I’ve been thinking about this recently because i’ve been searching for good books by thinkers of the left on the right, both new and old. I’ve been remarkably unsuccessful. In Britain, there’s no end of excellent works on Labour. Many too on liberalism. On the Tories? Few and far between – almost non-existent. Two recent books that somewhat have halted that trend, by Phil Burton-Cartledge and Samuel Earle, merely show how up little has been written on them since the 1980s.
Others are doing good stuff. Obviously, Know Your Enemy is superb. And Sam Kriss has been doing plenty of good work on the more internet-addled end of this stuff – taking these thinkers as seriously as they deserve to be. But more, far more, needs to be done – in Britain, as well as Europe and the States.

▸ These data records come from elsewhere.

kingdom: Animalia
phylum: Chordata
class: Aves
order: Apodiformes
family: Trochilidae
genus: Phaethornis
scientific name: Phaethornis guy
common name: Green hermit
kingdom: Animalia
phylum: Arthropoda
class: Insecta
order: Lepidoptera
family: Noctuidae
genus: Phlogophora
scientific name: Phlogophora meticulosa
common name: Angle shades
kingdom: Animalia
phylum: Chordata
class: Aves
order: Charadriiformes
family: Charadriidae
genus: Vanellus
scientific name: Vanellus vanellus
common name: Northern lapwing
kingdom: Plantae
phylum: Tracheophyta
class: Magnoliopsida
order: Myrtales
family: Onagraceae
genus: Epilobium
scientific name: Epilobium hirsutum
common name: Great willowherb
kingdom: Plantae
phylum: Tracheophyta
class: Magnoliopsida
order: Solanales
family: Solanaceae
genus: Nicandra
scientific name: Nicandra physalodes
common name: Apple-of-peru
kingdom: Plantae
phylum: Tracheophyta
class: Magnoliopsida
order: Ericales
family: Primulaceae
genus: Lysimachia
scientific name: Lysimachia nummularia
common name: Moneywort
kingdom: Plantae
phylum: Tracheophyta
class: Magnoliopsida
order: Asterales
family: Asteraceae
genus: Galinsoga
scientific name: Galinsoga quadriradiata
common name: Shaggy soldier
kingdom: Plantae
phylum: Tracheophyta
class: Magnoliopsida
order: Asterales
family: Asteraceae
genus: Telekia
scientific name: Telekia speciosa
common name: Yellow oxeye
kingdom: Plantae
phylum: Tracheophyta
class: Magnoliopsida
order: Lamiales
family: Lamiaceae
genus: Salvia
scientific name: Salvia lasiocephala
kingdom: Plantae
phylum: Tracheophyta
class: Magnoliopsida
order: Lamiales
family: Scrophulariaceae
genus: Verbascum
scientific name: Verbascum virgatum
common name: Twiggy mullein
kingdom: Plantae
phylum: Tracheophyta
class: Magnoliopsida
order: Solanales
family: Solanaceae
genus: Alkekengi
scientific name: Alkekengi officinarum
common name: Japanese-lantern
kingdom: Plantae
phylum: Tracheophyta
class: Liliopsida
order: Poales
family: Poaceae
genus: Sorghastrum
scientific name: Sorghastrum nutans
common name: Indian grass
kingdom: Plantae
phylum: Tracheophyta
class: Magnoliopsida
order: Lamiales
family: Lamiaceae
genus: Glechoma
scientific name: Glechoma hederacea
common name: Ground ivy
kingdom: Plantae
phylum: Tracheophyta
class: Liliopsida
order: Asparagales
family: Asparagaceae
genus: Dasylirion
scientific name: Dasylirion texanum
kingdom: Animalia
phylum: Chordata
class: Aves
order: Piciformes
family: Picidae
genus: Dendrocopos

I’ve meant to write something on the sad loss of Fred Jameson, but won’t get around to it any time soon, what with an 8 month old scooting around the flat. But there has been some superb obituaries of him already. I particularly liked this one, from Terry Eagleton, who mentions the “mouth-filling rhetoric of his literary style”, which i thought was a great description of his heavy, reference-laden writing. I’ve often thought there was something wonderful about Jameson’s style: it was difficult, undoubtedly, sometimes too difficult, but it takes the intelligence of his readers seriously without reneging on style and without falling into jargony word salads so often seen in academic prose of the sort that thinks it is being rigorously intellectual.
This, by Owen Hatherley, was wonderful too. Likewise, Ben Kunkel.
It’s been years since i’ve properly engaged with Jameson – really, since i was an MA student obsessively reading Walter Benjamin. Jameson’s book on Brecht was a massive influence on me then, as was his collection Aesthetics and Politics. I’ve been going back over some of this in the past week, as well as some more recent works like his bravura Antinomies of Realism, in whatever snatched moments i now have to properly read; he really was a brilliant thinker – perhaps even, as Kunkel says, as much of a genius as any Marxist could allow. A great loss.
The dearth of material on the far right reflects that how little there is to speak of any real far right in the west since 1945. The far right in the west is about as formidable as a North Korean libertarian party or a Saudi Arabian Christian democratic organization. When it does exist, it is only as a political farce, or a ghost meant to justify reprisals.